Omelia epifania

“Per altra via si ritirarono nella loro regione”: così Matteo descrive il ritorno dei Magi verso casa dopo l’incontro con Gesù.

Nel cammino intrapreso durante la notte hanno sperimentato il fascino del mistero, l’anelito del desiderio, le incertezze del dubbio, l’ansia dei timori, il palpito della speranza…

Si sono dapprima soffermati a con-siderare (cum sidera = stare con le stelle!) con sforzo e intelligenza ciò che la vita è, quanto valga la pena, quale sia il significato delle cose e delle persone, il peso del bene e del male, il valore del tempo e la misura dell’animo.

Hanno poi dovuto apprendere la scelta più grande, quella dell’affidamento alla Parola di Dio che rivelava loro ciò che l’intelligenza poteva solo intuire. Ma in questa fiducia quanta gioia! La mente si apre agli orizzonti più vasti e comprende il vero, il buono, il bello della vita.

Allora ci si innamora di tanta bellezza, si bacia (si ad-ora!) e si abbraccia il desiderio compiuto, si cade a terra (prostratisi!) sazi di beatitudine, di affetto, di serenità.

E non rimane altro da fare o da dire che… donarsi (i tre doni dei Magi!), spendersi in altrettanto bene e in altrettanta bellezza, abbandonarsi all’amore più grande e all’esagerazione della gratuità.

Ecco: questo è proprio il cammino di fede che ognuno di noi dovrebbe ora compiere!

Nella notte della vita, nella notte delle relazioni e delle fatiche, nella notte dell’impegno quotidiano e della lotta di ogni giorno occorre che anche noi impariamo a guardare un po’ le stelle, cioè a guardare in alto e oltre per con-siderare meglio il senso di certi atteggiamenti, la banalità di certe chiusure, l’ottusità di alcune scelte, il male che fanno le ripicche o le invidie o i musi lunghi e costantemente ottenebrati.

Dovremmo poi illuminare tutto ciò con la Parola che ogni domenica ci raggiunge e lasciarci da essa convertire e provocare, senza il timore di doverci mettere in discussione. Se la Parola la conoscessimo davvero e davvero entrasse nei nostri vissuti (tutta la Parola però e non solo quella che ci fa piacere!) che Comunità differente saremmo!
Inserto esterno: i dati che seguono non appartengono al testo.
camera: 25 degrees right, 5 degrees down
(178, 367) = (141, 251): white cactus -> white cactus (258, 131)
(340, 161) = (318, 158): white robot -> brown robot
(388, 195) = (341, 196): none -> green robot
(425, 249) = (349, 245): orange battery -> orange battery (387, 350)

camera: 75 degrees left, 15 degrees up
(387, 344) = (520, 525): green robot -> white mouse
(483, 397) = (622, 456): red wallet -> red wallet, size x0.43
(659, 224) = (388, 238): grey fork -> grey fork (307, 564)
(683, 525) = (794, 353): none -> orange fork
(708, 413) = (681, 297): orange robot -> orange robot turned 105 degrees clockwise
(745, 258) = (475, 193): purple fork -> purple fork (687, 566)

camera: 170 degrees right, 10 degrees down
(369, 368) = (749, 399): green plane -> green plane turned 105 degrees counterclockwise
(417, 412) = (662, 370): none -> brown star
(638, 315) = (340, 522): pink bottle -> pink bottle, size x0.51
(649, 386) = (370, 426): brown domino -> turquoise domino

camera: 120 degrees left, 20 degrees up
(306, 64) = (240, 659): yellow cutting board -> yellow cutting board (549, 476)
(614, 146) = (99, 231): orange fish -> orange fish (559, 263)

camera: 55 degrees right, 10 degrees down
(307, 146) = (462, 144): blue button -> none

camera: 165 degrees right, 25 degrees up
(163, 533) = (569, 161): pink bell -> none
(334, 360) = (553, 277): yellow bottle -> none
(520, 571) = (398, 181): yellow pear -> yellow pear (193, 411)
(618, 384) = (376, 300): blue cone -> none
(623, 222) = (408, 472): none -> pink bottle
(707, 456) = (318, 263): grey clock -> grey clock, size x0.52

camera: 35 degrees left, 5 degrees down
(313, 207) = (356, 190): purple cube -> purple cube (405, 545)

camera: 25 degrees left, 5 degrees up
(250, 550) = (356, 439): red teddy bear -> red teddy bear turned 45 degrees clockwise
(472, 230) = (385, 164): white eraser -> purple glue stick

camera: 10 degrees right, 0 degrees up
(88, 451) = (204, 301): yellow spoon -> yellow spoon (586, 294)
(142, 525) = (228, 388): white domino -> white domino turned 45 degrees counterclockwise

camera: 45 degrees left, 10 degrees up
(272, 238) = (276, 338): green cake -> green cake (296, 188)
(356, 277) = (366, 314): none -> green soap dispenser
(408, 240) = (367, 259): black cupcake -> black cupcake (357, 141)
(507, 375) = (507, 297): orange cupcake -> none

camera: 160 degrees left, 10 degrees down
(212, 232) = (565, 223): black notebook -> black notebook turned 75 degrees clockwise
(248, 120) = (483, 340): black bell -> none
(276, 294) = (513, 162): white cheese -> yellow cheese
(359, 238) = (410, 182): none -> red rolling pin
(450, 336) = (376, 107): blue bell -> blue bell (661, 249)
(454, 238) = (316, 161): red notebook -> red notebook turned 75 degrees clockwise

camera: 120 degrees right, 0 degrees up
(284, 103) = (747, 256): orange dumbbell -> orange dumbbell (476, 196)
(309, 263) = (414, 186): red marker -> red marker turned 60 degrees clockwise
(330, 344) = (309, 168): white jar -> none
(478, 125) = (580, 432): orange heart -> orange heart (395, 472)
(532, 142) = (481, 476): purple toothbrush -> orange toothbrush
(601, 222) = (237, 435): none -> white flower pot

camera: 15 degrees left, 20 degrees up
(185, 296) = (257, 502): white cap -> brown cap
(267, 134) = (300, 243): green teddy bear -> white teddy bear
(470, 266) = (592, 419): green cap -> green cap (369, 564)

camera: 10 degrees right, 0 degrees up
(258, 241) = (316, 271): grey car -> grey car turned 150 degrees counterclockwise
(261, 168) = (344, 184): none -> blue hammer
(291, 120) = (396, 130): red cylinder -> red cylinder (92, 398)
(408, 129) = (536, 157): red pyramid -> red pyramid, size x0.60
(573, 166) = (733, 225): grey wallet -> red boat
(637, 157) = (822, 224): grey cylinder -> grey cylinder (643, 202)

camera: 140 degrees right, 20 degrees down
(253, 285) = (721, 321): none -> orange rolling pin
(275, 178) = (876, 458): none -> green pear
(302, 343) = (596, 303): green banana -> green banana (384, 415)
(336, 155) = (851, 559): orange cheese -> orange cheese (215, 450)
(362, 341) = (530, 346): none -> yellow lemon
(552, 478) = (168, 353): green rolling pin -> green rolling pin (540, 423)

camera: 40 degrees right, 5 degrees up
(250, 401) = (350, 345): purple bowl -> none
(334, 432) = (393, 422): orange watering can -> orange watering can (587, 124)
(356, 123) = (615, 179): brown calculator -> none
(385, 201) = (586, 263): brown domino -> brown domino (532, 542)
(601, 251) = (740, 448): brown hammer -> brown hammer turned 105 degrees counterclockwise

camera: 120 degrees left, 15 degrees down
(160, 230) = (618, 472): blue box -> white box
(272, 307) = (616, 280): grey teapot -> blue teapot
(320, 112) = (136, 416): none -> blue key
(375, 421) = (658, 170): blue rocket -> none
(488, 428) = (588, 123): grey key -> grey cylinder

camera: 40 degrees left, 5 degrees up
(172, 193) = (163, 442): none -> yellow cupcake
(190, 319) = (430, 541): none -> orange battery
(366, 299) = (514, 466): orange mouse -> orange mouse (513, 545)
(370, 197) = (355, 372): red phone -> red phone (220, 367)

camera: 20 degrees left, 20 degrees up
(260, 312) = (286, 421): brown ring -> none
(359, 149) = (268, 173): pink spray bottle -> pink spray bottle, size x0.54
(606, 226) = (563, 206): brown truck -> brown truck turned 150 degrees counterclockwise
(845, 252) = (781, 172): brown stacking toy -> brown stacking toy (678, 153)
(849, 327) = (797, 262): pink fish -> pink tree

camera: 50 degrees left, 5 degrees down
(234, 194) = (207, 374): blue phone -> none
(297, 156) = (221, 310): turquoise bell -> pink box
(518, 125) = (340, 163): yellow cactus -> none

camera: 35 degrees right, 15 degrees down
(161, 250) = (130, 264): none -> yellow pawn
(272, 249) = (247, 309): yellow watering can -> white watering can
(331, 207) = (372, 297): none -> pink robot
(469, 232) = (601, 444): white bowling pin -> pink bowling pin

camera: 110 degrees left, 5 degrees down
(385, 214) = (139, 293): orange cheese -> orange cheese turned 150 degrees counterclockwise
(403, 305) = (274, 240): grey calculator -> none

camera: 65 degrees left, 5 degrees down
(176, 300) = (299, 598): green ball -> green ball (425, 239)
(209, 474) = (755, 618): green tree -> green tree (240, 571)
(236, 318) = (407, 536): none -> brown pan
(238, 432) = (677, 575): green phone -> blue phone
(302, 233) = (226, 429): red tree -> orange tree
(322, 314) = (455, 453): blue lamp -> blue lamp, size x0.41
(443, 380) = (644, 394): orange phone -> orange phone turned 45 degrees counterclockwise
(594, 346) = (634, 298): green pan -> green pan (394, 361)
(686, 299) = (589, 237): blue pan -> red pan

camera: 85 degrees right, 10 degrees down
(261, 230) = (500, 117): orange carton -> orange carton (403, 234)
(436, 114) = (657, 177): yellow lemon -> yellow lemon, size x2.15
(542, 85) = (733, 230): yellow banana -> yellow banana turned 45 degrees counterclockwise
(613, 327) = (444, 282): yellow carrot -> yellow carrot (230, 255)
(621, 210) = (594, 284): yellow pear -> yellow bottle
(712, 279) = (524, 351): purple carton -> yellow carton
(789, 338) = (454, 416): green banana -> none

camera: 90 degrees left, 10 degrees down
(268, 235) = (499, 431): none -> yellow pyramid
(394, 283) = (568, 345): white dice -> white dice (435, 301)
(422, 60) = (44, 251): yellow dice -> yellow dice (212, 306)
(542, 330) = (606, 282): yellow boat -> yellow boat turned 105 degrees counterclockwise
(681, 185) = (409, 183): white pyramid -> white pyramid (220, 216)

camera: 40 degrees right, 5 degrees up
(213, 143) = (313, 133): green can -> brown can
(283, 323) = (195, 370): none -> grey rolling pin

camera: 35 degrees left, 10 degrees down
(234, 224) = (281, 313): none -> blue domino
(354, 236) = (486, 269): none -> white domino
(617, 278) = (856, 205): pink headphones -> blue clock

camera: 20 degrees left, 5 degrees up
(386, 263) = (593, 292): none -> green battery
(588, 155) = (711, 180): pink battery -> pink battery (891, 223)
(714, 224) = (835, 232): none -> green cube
Senz’altro una nuova bellezza ci contagierebbe: quella del volerci più bene, quella del perdono reciproco, quella che concede a tutti una seconda possibilità, quella che permette di ricominciare da capo, quella che non guarda nessuno dall’alto in basso, quella di chi non si sente mai arrivato o… “imparato”, quella di chi non si lega tutto al dito!!

Allora sì che vivremmo veramente di servizio esagerato e non di prestazioni a tempo determinato; allora sì che ci spenderemmo generosamente per il Signore e per la Comunità e non condizionati da preferenze umane o gusti personali; allora sì che impareremmo anche il valore dell’obbedienza che intende superare l’autoreferenzialità per salvaguardare invece un cammino libero da posizioni proprie, un cammino unitario, affiatato e concorde.

L’Epifania ci ricorda dunque che l’incontro con Gesù deve necessariamente farci trovare e percorre UN’ALTRA VIA: è ora, è tempo, è urgente che percorriamo un’altra via mettendo finalmente un “punto a capo” a certi atteggiamenti o prese di posizione. Altrimenti non si va da nessuna parte!

E’  interessante che l’evangelista ci dica anche come i Magi hanno intrapreso un’altra strada nella loro vita. Matteo dice che lo hanno fatto “ritirandosi” che in greco significa quasi divenire degli eremiti, dei monaci che custodiscono in se stessi la novità della propria vita e la risposta per ogni debolezza umana.

I Magi sono ormai uomini differenti e che fanno la differenza; sono al di sopra delle meschinità così come delle rivalità; hanno unificato il cuore e le scelte e non si lasciano più dividere da gelosie o risentimenti; vivono in pace e guardano ormai alla meta grande dell’esistenza che supera e riequilibra ogni acredine o antagonismo o inutile malignità…

Deve essere anche la nostra strada, l’alternativa al percorso attuale. Lo deve essere per tutti e per ognuno, nessuno escluso, insieme, finalmente insieme, con la voglia di cambiare e l’umiltà di metterci in discussione. E proprio questa è la Pasqua: questa faticosa e quotidiana MORTE a noi stessi per imparare a risorgere; che non significa semplicemente tornare a vivere, ma piuttosto vuol dire una esistenza totalmente diversa, totalmente altra, in cui le cose vecchie sono passate, non devono esserci più, per lasciare posto solo a… quell’Altro che ci permette di accoglierci gli uni gli altri!